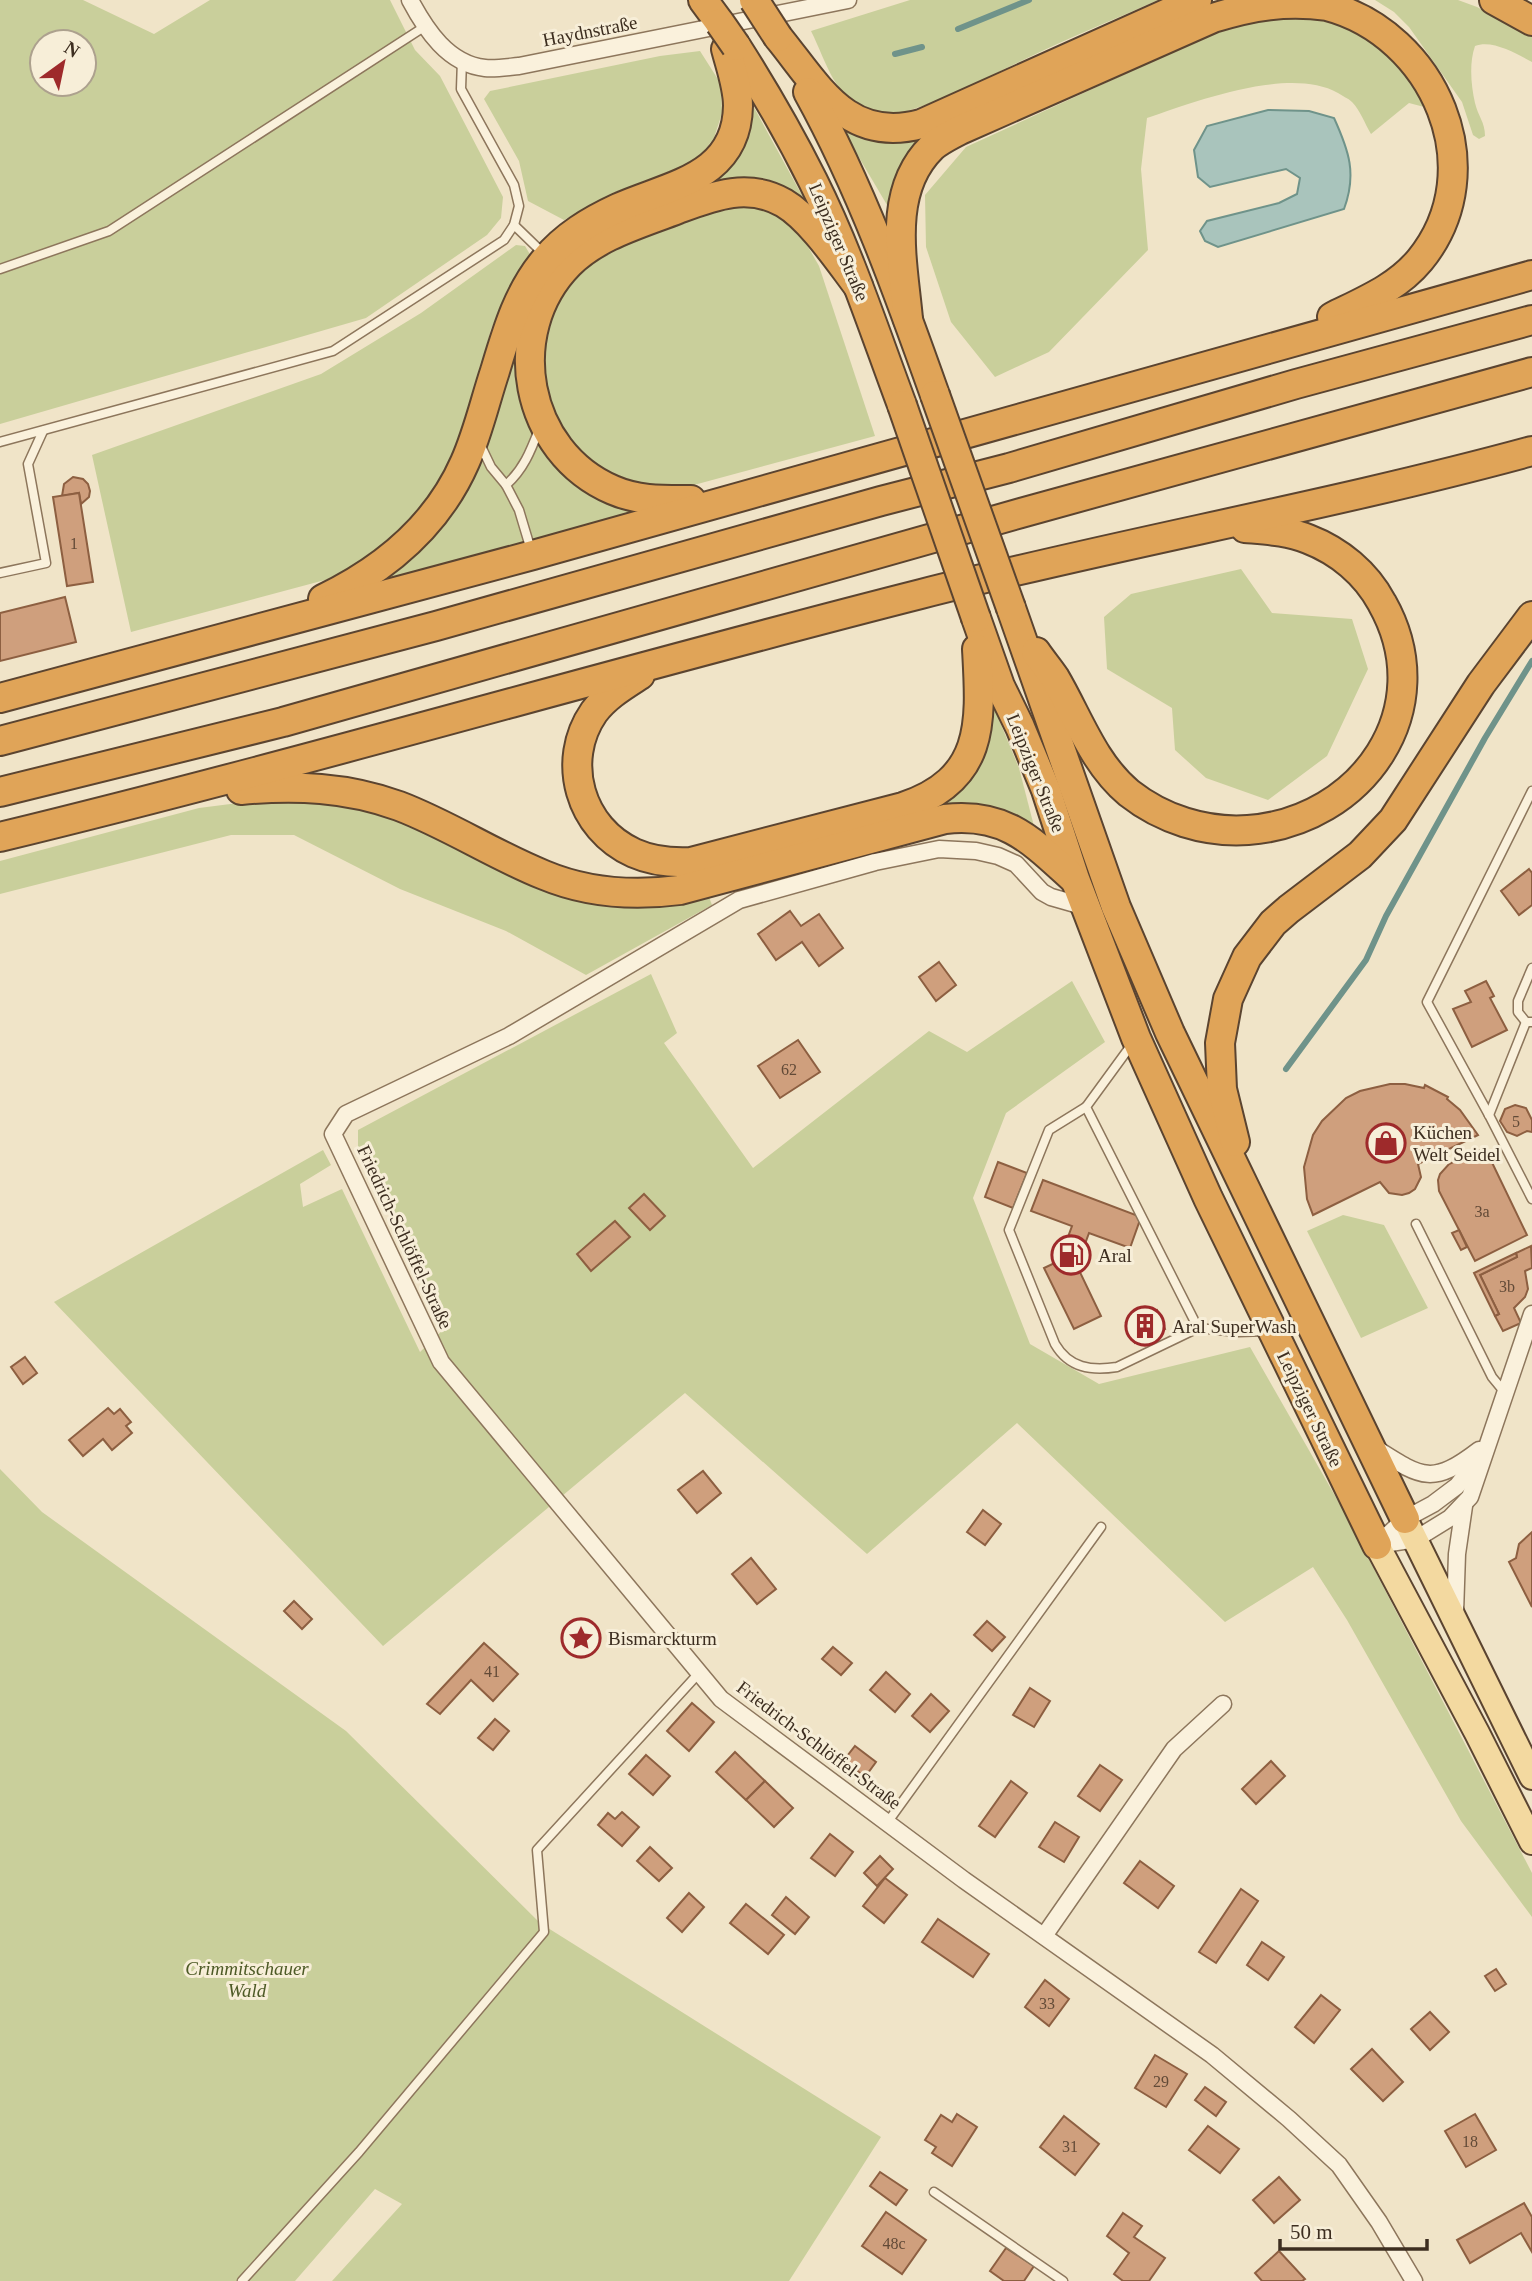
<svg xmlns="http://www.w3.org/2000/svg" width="1532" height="2281" font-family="Georgia,serif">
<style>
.green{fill:#c9cf9b;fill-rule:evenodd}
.water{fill:#a9c4bc;stroke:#6f938a;stroke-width:2}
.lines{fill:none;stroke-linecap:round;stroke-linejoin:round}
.stream{stroke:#6f938a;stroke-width:6}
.building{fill:#cf9f7d;stroke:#8d5f41;stroke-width:2}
.lane-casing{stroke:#8d765c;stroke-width:11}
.street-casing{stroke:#8d765c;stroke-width:19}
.primary-casing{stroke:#5b4430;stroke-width:28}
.highway-casing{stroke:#5b4430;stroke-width:32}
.lane{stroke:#faf1dc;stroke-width:8}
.street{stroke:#faf1dc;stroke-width:16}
.primary{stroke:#f3d9a0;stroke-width:24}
.highway{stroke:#e0a458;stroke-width:28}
.highway-bridge-casing{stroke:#5b4430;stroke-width:32;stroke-linecap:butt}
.highway-bridge{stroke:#e0a458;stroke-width:28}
.labels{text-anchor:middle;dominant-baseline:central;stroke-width:6;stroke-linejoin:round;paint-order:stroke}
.number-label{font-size:16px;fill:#624a37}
.street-label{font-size:19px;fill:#3d2e20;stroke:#f7eed8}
.poi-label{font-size:19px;fill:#3d2e20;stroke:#f7eed8;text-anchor:start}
.park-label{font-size:19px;font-style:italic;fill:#4d5a26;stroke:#f7eed8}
</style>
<rect width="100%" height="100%" fill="#f0e4c8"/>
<g class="green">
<path d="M0,0h83l71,34 56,-34h180l25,50 25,26 63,121 -2,21 -14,17 -121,83 -366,106zM42,42h42v42h-42z"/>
<path d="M910,0h248c-45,20 -92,39 -137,61 -38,18 -76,39 -117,51 -9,2 -24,4 -32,0 -39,-15 -44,-47 -61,-81z"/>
<path d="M1375,0h83l19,7 55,29v26c-15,-8 -40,-23 -57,-16 -6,17 -4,40 0,57 3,13 10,19 10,33l-6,3 -6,-4 -11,-33 -53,-75 -15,-15z"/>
<path d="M1307,15c34,8 74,21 95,51 10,13 18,29 26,42l-19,-5 -38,31c-6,-10 -11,-24 -19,-32 -4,-4 -10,-6 -14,-9 -49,-27 -141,8 -191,25l-6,51 7,81 -99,102 -54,25 -44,-55 -25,-75 -1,-52 41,-48 244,-112 51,-15z"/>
<path d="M700,51l21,33 1,29 -8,25 -16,21 -23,12 -62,22 -49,27 -36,-19 -9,-40 -35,-62 6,-8 170,-35z"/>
<path d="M751,102l53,97 -49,-19 -56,8z"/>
<path d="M944,123l-54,87 -49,-83 3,-2z"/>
<path d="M738,203l26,3 34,23 21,37 56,170 -207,56 -40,-4 -35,-20 -33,-32 -14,-28 -3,-79 12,-30 29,-33 34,-22 95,-38z"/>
<path d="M516,245l9,1 6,10 -15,21 -25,52 -23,88 -26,62 -29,44 -47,46 -235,63 -39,-177 229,-81 100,-61z"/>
<path d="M512,353h4l9,65 24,43 52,38 36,8 2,8 -251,71 -5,-8 44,-36z"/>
<path d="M1241,569l31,44 80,6 16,50 -41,87 -59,44 -62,-22 -31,-28 -3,-42 -65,-39 -3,-52 27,-23z"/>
<path d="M990,709l5,1 24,58 16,62 -108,-23z"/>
<path d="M286,797l65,7 67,24 130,64 86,15 75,-10 3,8 -126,70 -80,-44 -106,-42 -106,-54h-63l-231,59v-33l199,-53z"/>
<path d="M651,974l26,59 -13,10 89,125 176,-137 38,21 105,-71 33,61 -99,71 -33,85 57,146 69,40 151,-37 96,168 186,358v44l-71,-96 -114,-201 -34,-53 -88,55 -208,-199 -150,131 -182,-161 -302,253 -329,-344 269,-152 8,15 -31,19 3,23 39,-18 78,163 27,-26 -89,-173v-23z"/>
<path d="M1343,1215l41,10 44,83 -67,30 -54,-107z"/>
<path d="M0,1469l42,43 304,219 194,192 341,214 -92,144h-457l70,-77 -27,-15 -80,92h-295z"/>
</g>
<path class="water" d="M1268,110l41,1 25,7c15,33 23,56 10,91l-126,38 -13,-6 -5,-10 7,-10 72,-18 18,-9 3,-16 -14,-9 -76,18 -12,-10 -4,-27 13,-24z"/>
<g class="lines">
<g class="stream">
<path d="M958,29l71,-29"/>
<path d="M895,54l27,-7"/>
<path d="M1286,1069l80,-109 20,-44 99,-178 47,-77"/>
</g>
</g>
<g class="building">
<path d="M73,477l10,2 5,5 2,7 -1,6 -8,7 -2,-11 -17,3 2,-12z"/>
<path d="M79,493l14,89 -26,4 -14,-89z"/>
<path d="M65,597l11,45 -76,19v-48z"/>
<path d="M1529,869l3,4v32l-13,10 -18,-24z"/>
<path d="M790,911l11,15 18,-12 24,34 -24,18 -17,-24 -26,18 -18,-26z"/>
<path d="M939,962l17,23 -20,16 -17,-24z"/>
<path d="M1486,981l8,15 -4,2 17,32 -35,17 -19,-38 18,-7 -6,-11z"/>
<path d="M798,1040l22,32 -40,26 -22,-32z"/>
<path d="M1390,1084h15l19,4 1,-3 23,12 -1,2 13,11 18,25 -60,29 3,13 -6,12 -6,4 -7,2 -13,-2 -9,-11 -67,33 -6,-16 -3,-32 9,-32 9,-14 24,-23 14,-7z"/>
<path d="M1515,1105l11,3 6,12v12l-5,-1 -10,5 -10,-4 -7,-11 5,-12z"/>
<path d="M1485,1148l42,87 -52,26 -36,-70 -1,-11 2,-6 9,-10z"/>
<path d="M998,1162l29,11 -14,35 -28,-11z"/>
<path d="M1043,1180l98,37 -11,31 -41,-15 -12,33 24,50 -27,13 -30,-61 15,-7 13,-35 -41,-15z"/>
<path d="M644,1194l21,22 -15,14 -21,-22z"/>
<path d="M615,1221l15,16 -39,34 -14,-17z"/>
<path d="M1459,1230l8,17 -6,3 -9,-17z"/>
<path d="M1531,1246l1,22 -7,3 3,18 -3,8 -11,11 7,15 -18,8 -8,-15 4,-2 -19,-39 37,-18 -1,-4z"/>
<path d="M1516,1253l1,4 -37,18 19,39 -4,2 -21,-43z"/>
<path d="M1157,1310l8,19 -30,14 -9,-20z"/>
<path d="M25,1357l12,16 -14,11 -12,-17z"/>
<path d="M108,1408l6,6 6,-5 11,13 -5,4 6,7 -20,17 -9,-11 -20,17 -14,-16z"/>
<path d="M703,1471l18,22 -24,20 -19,-23z"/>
<path d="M983,1510l18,14 -16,21 -18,-13z"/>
<path d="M1532,1532v75l-23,-45 7,-4 3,-14z"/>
<path d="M751,1558l25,31 -19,15 -25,-30z"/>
<path d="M294,1601l18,18 -10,10 -18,-18z"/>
<path d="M987,1621l18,16 -13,14 -18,-16z"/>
<path d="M484,1643l34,31 -25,27 -22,-21 -31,34 -13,-10z"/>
<path d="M833,1647l19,16 -11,12 -19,-16z"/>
<path d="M886,1672l24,22 -15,18 -25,-22z"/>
<path d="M1030,1688l20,13 -16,26 -21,-12z"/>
<path d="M931,1694l18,17 -19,21 -18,-16z"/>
<path d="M692,1703l22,19 -25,29 -22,-20z"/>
<path d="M495,1719l14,12 -16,19 -15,-12z"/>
<path d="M855,1746l21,16 -11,15 -21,-17z"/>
<path d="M735,1752l30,29 -19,19 -30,-28z"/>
<path d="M646,1755l24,21 -17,19 -24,-21z"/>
<path d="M1271,1761l14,15 -29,28 -14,-15z"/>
<path d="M1100,1765l22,15 -22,31 -22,-15z"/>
<path d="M765,1781l28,27 -19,19 -28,-27z"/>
<path d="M1011,1781l16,12 -32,44 -16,-11z"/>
<path d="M622,1812l17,15 -17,19 -24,-21 10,-12 7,6z"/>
<path d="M1055,1822l24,15 -15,25 -25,-15z"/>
<path d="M830,1834l23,18 -18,24 -24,-18z"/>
<path d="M650,1847l22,21 -13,13 -22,-20z"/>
<path d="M880,1856l13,13 -16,17 -13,-13z"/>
<path d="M1140,1861l34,25 -16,22 -34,-25z"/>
<path d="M885,1878l22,17 -23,28 -21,-17z"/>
<path d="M1241,1889l17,12 -42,62 -17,-11z"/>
<path d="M689,1893l15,14 -22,25 -15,-14z"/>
<path d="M786,1897l23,20 -14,17 -23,-19z"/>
<path d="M746,1904l38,31 -16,19 -38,-31z"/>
<path d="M938,1919l51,35 -16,23 -51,-35z"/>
<path d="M1262,1942l22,15 -16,23 -21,-15z"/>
<path d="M1496,1969l10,15 -11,7 -10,-15z"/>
<path d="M1045,1980l24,19 -20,27 -24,-19z"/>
<path d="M1321,1995l19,15 -26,33 -19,-16z"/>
<path d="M1430,2012l19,20 -19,18 -19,-21z"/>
<path d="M1372,2049l31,33 -20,19 -32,-32z"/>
<path d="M1155,2055l32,19 -21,33 -31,-19z"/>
<path d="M1205,2087l21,15 -10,14 -21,-16z"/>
<path d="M957,2114l20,13 -25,39 -20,-13 4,-6 -11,-7 16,-25 11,7z"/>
<path d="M1475,2114l21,36 -30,17 -21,-36z"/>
<path d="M1064,2116l35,28 -24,31 -35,-28z"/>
<path d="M1208,2126l31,23 -19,24 -31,-23z"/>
<path d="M880,2172l27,18 -11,15 -26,-19z"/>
<path d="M1279,2177l21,23 -26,23 -21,-23z"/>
<path d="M1524,2203l8,14v35l-11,-19 -51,30 -13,-23z"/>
<path d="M886,2212l40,28 -24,34 -40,-28z"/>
<path d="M1123,2213l19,13 -8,11 31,21 -16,23h-26l-9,-7 15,-21 -22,-17z"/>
<path d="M1006,2248l28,18 -10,15h-20l-14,-10z"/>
<path d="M1279,2251l26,28 -3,2h-40l-7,-8z"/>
</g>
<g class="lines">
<g class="lane-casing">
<g id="lane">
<path d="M514,225l31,30"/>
<path d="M0,269l109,-38 315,-204"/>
<path d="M0,442l333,-91 171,-111 10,-15 5,-19 -5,-21 -53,-96 1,-29"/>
<path d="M480,444l11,23 15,18"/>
<path d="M531,550l-12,-40 -13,-25c18,-16 25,-35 34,-58"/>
<path d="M0,573l46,-10 -18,-99 15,-33"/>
<path d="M1532,791l-105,211 62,113 43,84"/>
<path d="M1532,968l-14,33v11l8,10h6"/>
<path d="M1132,1044l-46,63 112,221 40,4 30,-1"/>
<path d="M1086,1107l-37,23 -40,100 46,114c14,24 36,27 62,23l81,-39"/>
<path d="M1489,1115l37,-93"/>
<path d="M1416,1224l76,153 14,17"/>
<path d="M887,1823l214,-296"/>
<path d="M934,2192l129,89"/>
<path d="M242,2281l117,-129 185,-220 -7,-82 162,-177"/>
</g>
</g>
<g class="street-casing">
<g id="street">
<path d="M410,0c16,30 38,64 75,68 11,1 23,-1 34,-2l329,-66"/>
<path d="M1086,907l-35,-10 -9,-5 -26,-28 -18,-8 -22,-5 -37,-2 -64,13 -136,38 -230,136 -163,78 -13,20 108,228 280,337 243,181 248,175 77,64 50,46 40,57 35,59"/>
<path d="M1375,1448c47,30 57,38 104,2"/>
<path d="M1377,1545l39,-6 34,-21 20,-21 62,-183"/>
<path d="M1377,1545l28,-26 28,-15 24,-18 23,-30"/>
<path d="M1455,1613l2,-59 7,-48"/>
<path d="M1044,1936l130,-187 49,-45"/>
</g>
</g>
<g class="primary-casing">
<g id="primary">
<path d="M1405,1519l127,258"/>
<path d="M1377,1545l100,188 55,109"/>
</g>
</g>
<g class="highway-casing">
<g id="highway">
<path d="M703,0l17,23"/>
<path d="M1494,0l38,21"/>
<path d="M778,37c40,49 69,107 143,87l276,-124"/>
<path d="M736,46c28,44 54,89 77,135 36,72 61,149 89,224"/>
<path d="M808,92c53,96 90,199 127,303"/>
<path d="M908,319c-5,-57 -22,-127 24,-172 8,-7 19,-12 28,-17l253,-112c38,-12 74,-18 114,-12 107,28 167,163 93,254 -23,28 -56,41 -88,57"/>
<path d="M691,500c-27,0 -53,1 -78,-10 -89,-38 -111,-158 -44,-226 29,-29 71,-40 109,-55 35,-13 70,-27 106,-6 27,16 55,58 74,83"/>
<path d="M323,599c62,-30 114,-73 142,-137 13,-29 20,-61 30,-91 12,-40 23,-79 50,-111 20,-24 45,-39 73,-52 51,-23 119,-30 120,-102 0,-19 -7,-38 -12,-57"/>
<path d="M1011,608l105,299 54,126 235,486"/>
<path d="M976,618l24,68 20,41 26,63 29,89 61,159 72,160 169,347"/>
<path d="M1036,652c6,9 13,17 19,26 23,39 38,85 74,115 33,26 76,40 119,37 114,-8 194,-121 134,-227 -16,-30 -43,-52 -74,-64 -20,-8 -41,-9 -63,-11"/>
<path d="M640,675c-17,11 -34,21 -46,37 -34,49 -14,117 40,141 18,8 37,10 57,9l212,-55c83,-28 78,-85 74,-158"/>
<path d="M0,698l533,-143 999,-280"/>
<path d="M0,741l436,-115 445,-125 128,-33 287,-84 236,-64"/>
<path d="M241,790c54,-5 106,-3 158,16 50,19 95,49 145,69 43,18 90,21 136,15l265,-71c61,-7 87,22 129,60"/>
<path d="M0,792l283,-70 738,-209 511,-141"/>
<path d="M0,837c309,-75 613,-165 921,-243 203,-52 409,-88 611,-143"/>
<path d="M1235,1142l-13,-53 -2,-46 8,-44 19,-42 26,-34 16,-14 71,-54 33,-35 88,-136 51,-68"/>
</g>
</g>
<use href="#lane" class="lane"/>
<use href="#street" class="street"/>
<use href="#primary" class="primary"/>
<use href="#highway" class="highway"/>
<g class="highway-bridge-casing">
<g id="highway-bridge">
<path d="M754,0l24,37"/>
<path d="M720,23l16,23"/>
<path d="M935,395l76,213"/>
<path d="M902,405l74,213"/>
</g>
</g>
<use href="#highway-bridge" class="highway-bridge"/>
</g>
<defs>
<g id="shop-ring" transform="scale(2.0125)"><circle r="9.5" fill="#f7eed8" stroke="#9e2a2b" stroke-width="1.5"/><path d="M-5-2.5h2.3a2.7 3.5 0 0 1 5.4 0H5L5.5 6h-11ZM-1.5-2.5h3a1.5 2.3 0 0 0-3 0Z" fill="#9e2a2b"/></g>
<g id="fuel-ring" transform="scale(2.0125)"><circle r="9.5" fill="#f7eed8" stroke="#9e2a2b" stroke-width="1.5"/><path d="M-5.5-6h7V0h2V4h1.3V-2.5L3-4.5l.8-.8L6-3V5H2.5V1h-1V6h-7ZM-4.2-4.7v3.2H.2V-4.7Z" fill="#9e2a2b"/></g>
<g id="building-ring" transform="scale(2.0125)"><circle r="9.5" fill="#f7eed8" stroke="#9e2a2b" stroke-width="1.5"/><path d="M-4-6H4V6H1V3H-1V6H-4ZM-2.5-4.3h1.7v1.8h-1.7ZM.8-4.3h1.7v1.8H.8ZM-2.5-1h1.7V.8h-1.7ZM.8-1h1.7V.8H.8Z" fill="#9e2a2b"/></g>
<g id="sight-ring" transform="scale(2.0125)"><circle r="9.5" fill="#f7eed8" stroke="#9e2a2b" stroke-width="1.5"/><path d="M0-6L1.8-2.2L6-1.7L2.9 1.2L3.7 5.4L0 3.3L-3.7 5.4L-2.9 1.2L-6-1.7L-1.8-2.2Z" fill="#9e2a2b"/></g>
</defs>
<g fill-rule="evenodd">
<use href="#shop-ring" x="1386" y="1143"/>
<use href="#fuel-ring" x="1071" y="1255"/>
<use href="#building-ring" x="1145" y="1326"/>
<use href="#sight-ring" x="581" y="1638"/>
</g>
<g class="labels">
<g class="number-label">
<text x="74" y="543">1</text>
<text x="789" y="1069">62</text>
<text x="1516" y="1121">5</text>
<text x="1482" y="1211">3a</text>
<text x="1507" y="1286">3b</text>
<text x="492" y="1671">41</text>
<text x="1047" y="2003">33</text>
<text x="1161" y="2081">29</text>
<text x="1470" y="2141">18</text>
<text x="1070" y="2146">31</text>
<text x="894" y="2243">48c</text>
</g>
<g class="street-label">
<text transform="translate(590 31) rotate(-11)">Haydnstraße</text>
<text transform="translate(839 242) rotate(67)">Leipziger Straße</text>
<text transform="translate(1036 773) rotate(68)">Leipziger Straße</text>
<text transform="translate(405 1237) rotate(65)">Friedrich-Schlöffel-Straße</text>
<text transform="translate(1310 1409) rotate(64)">Leipziger Straße</text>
<text transform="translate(819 1745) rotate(37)">Friedrich-Schlöffel-Straße</text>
</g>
<g class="poi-label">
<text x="1413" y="1132">Küchen<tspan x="1413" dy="22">Welt Seidel</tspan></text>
<text x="1098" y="1255">Aral</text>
<text x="1172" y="1326">Aral SuperWash</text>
<text x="608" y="1638">Bismarckturm</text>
</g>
<g class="park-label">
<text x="247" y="1968">Crimmitschauer<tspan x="247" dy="22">Wald</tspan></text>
</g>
</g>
<g transform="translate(63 63) rotate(33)"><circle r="33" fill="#f7eed8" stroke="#ada18e" stroke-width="2"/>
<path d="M0-5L12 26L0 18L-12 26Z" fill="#9e2a2b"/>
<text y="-10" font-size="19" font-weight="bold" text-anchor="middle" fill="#3d2e20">N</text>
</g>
<path d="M1280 2239v10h147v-10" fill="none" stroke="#3d2e20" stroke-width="3.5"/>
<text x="1290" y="2239" font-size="21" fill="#3d2e20" stroke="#f7eed8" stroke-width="5" paint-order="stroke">50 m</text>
</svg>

### Your objective
Where a line above contains the string "rule", copy that line.

### Task solution
.green{fill:#c9cf9b;fill-rule:evenodd}
<g fill-rule="evenodd">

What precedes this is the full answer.